- Written by Sumit Chawla
- Published on 04 January 2010
In manual mode, DIP switches one through three are used to select from one of five pre-programmed EDIDs. The combination of the on/off position of each DIP switch determines which pre-programmed mode gets selected. Once the DIP switches are in their respective positions, the Detective can be programmed in the same way as the automatic mode.
DIP switch four controls the pass-through of HDCP. This DIP switch needs to be enabled, regardless of the programming mode, to enable HDCP pass-through.
The Detective comes with a locking HDMI cable. The locking mechanism adds to the height of the cable, which may make it unsuitable for some installs. In my case, the HDMI inputs on my display are tightly spaced and they are stacked vertically.
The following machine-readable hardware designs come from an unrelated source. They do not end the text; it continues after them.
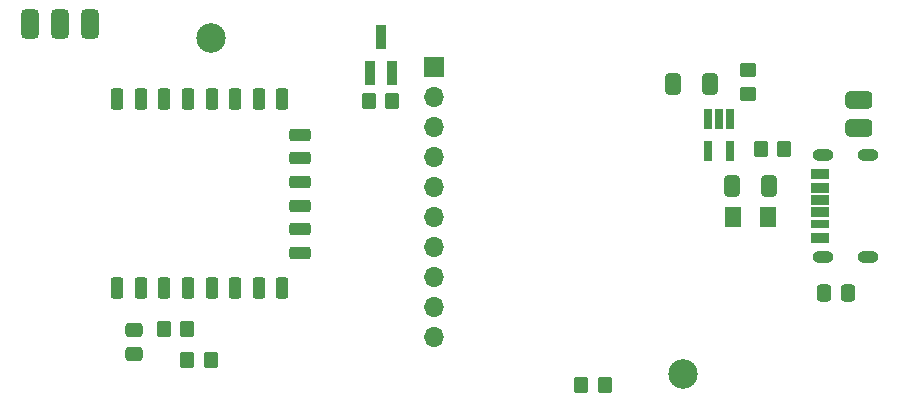
<source format=gts>
G04 #@! TF.GenerationSoftware,KiCad,Pcbnew,6.99.0-unknown-58b8d63ff8~148~ubuntu20.04.1*
G04 #@! TF.CreationDate,2022-03-11T08:50:32+05:30*
G04 #@! TF.ProjectId,espc3-vario,65737063-332d-4766-9172-696f2e6b6963,rev?*
G04 #@! TF.SameCoordinates,Original*
G04 #@! TF.FileFunction,Soldermask,Top*
G04 #@! TF.FilePolarity,Negative*
%FSLAX46Y46*%
G04 Gerber Fmt 4.6, Leading zero omitted, Abs format (unit mm)*
G04 Created by KiCad (PCBNEW 6.99.0-unknown-58b8d63ff8~148~ubuntu20.04.1) date 2022-03-11 08:50:32*
%MOMM*%
%LPD*%
G01*
G04 APERTURE LIST*
G04 Aperture macros list*
%AMRoundRect*
0 Rectangle with rounded corners*
0 $1 Rounding radius*
0 $2 $3 $4 $5 $6 $7 $8 $9 X,Y pos of 4 corners*
0 Add a 4 corners polygon primitive as box body*
4,1,4,$2,$3,$4,$5,$6,$7,$8,$9,$2,$3,0*
0 Add four circle primitives for the rounded corners*
1,1,$1+$1,$2,$3*
1,1,$1+$1,$4,$5*
1,1,$1+$1,$6,$7*
1,1,$1+$1,$8,$9*
0 Add four rect primitives between the rounded corners*
20,1,$1+$1,$2,$3,$4,$5,0*
20,1,$1+$1,$4,$5,$6,$7,0*
20,1,$1+$1,$6,$7,$8,$9,0*
20,1,$1+$1,$8,$9,$2,$3,0*%
G04 Aperture macros list end*
%ADD10RoundRect,0.250001X0.462499X0.624999X-0.462499X0.624999X-0.462499X-0.624999X0.462499X-0.624999X0*%
%ADD11RoundRect,0.250000X0.412500X0.650000X-0.412500X0.650000X-0.412500X-0.650000X0.412500X-0.650000X0*%
%ADD12RoundRect,0.250000X-0.350000X-0.450000X0.350000X-0.450000X0.350000X0.450000X-0.350000X0.450000X0*%
%ADD13RoundRect,0.250000X-0.337500X-0.475000X0.337500X-0.475000X0.337500X0.475000X-0.337500X0.475000X0*%
%ADD14RoundRect,0.275000X0.275000X-0.625000X0.275000X0.625000X-0.275000X0.625000X-0.275000X-0.625000X0*%
%ADD15RoundRect,0.275000X-0.625000X-0.275000X0.625000X-0.275000X0.625000X0.275000X-0.625000X0.275000X0*%
%ADD16RoundRect,0.250000X0.350000X0.450000X-0.350000X0.450000X-0.350000X-0.450000X0.350000X-0.450000X0*%
%ADD17R,1.700000X1.700000*%
%ADD18O,1.700000X1.700000*%
%ADD19C,2.500000*%
%ADD20RoundRect,0.250000X-0.475000X0.337500X-0.475000X-0.337500X0.475000X-0.337500X0.475000X0.337500X0*%
%ADD21RoundRect,0.381000X0.762000X0.381000X-0.762000X0.381000X-0.762000X-0.381000X0.762000X-0.381000X0*%
%ADD22RoundRect,0.050000X-0.325000X0.780000X-0.325000X-0.780000X0.325000X-0.780000X0.325000X0.780000X0*%
%ADD23RoundRect,0.050000X0.750000X-0.400000X0.750000X0.400000X-0.750000X0.400000X-0.750000X-0.400000X0*%
%ADD24R,1.500000X0.700000*%
%ADD25RoundRect,0.050000X0.750000X-0.350000X0.750000X0.350000X-0.750000X0.350000X-0.750000X-0.350000X0*%
%ADD26O,1.800000X1.000000*%
%ADD27RoundRect,0.375000X0.375000X-0.875000X0.375000X0.875000X-0.375000X0.875000X-0.375000X-0.875000X0*%
%ADD28RoundRect,0.250000X-0.450000X0.350000X-0.450000X-0.350000X0.450000X-0.350000X0.450000X0.350000X0*%
%ADD29RoundRect,0.050000X0.400000X-0.950000X0.400000X0.950000X-0.400000X0.950000X-0.400000X-0.950000X0*%
%ADD30RoundRect,0.250000X-0.412500X-0.650000X0.412500X-0.650000X0.412500X0.650000X-0.412500X0.650000X0*%
G04 APERTURE END LIST*
D10*
X154137500Y-103950000D03*
X151162500Y-103950000D03*
D11*
X149212500Y-92650000D03*
X146087500Y-92650000D03*
D12*
X138350000Y-118150000D03*
X140350000Y-118150000D03*
D13*
X158862500Y-110350000D03*
X160937500Y-110350000D03*
D14*
X99050000Y-109950000D03*
X101050000Y-109950000D03*
X103050000Y-109950000D03*
X105050000Y-109950000D03*
X107050000Y-109950000D03*
X109050000Y-109950000D03*
X111050000Y-109950000D03*
X113050000Y-109950000D03*
D15*
X114550000Y-106950000D03*
X114550000Y-104950000D03*
X114550000Y-102950000D03*
X114550000Y-100950000D03*
X114550000Y-98950000D03*
X114550000Y-96950000D03*
D14*
X113050000Y-93950000D03*
X111050000Y-93950000D03*
X109050000Y-93950000D03*
X107050000Y-93950000D03*
X105050000Y-93950000D03*
X103050000Y-93950000D03*
X101050000Y-93950000D03*
X99050000Y-93950000D03*
D16*
X122350000Y-94100000D03*
X120350000Y-94100000D03*
X105000000Y-113400000D03*
X103000000Y-113400000D03*
D17*
X125899999Y-91189999D03*
D18*
X125899999Y-93729999D03*
X125899999Y-96269999D03*
X125899999Y-98809999D03*
X125899999Y-101349999D03*
X125899999Y-103889999D03*
X125899999Y-106429999D03*
X125899999Y-108969999D03*
X125899999Y-111509999D03*
X125899999Y-114049999D03*
D19*
X147000000Y-117250000D03*
D20*
X100500000Y-113462500D03*
X100500000Y-115537500D03*
D21*
X161850000Y-96400000D03*
X161850000Y-94000000D03*
D22*
X150950000Y-95650000D03*
X150000000Y-95650000D03*
X149050000Y-95650000D03*
X149050000Y-98350000D03*
X150950000Y-98350000D03*
D23*
X158600000Y-105700000D03*
D24*
X158599999Y-104499999D03*
D25*
X158600000Y-103500000D03*
X158600000Y-102500000D03*
X158600000Y-101500000D03*
D23*
X158600000Y-100300000D03*
D26*
X158799999Y-107299999D03*
X158799999Y-98699999D03*
X162599999Y-107299999D03*
X162599999Y-98699999D03*
D27*
X91700000Y-87600000D03*
X94240000Y-87600000D03*
X96780000Y-87600000D03*
D28*
X152500000Y-91500000D03*
X152500000Y-93500000D03*
D29*
X120450000Y-91700000D03*
X122350000Y-91700000D03*
X121400000Y-88700000D03*
D12*
X105000000Y-116000000D03*
X107000000Y-116000000D03*
D19*
X107000000Y-88750000D03*
D16*
X155550000Y-98200000D03*
X153550000Y-98200000D03*
D30*
X151137500Y-101250000D03*
X154262500Y-101250000D03*
M02*

</source>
With the supplied cable, adjacent inputs were not useable. I, therefore, resorted to a conventional non-locking HDMI cable in my install.
When I first powered on the unit, the green LED was on, which according to the manual indicates that the unit was already programmed. Since I was uncertain of the pre-programmed settings, I went ahead with the programming sequence to record my display’s EDID into the Detective’s internal memory.
Once programmed, the Detective worked without a hiccup in my system. The act of switching inputs or powering off the display no longer resulted in a resolution switch!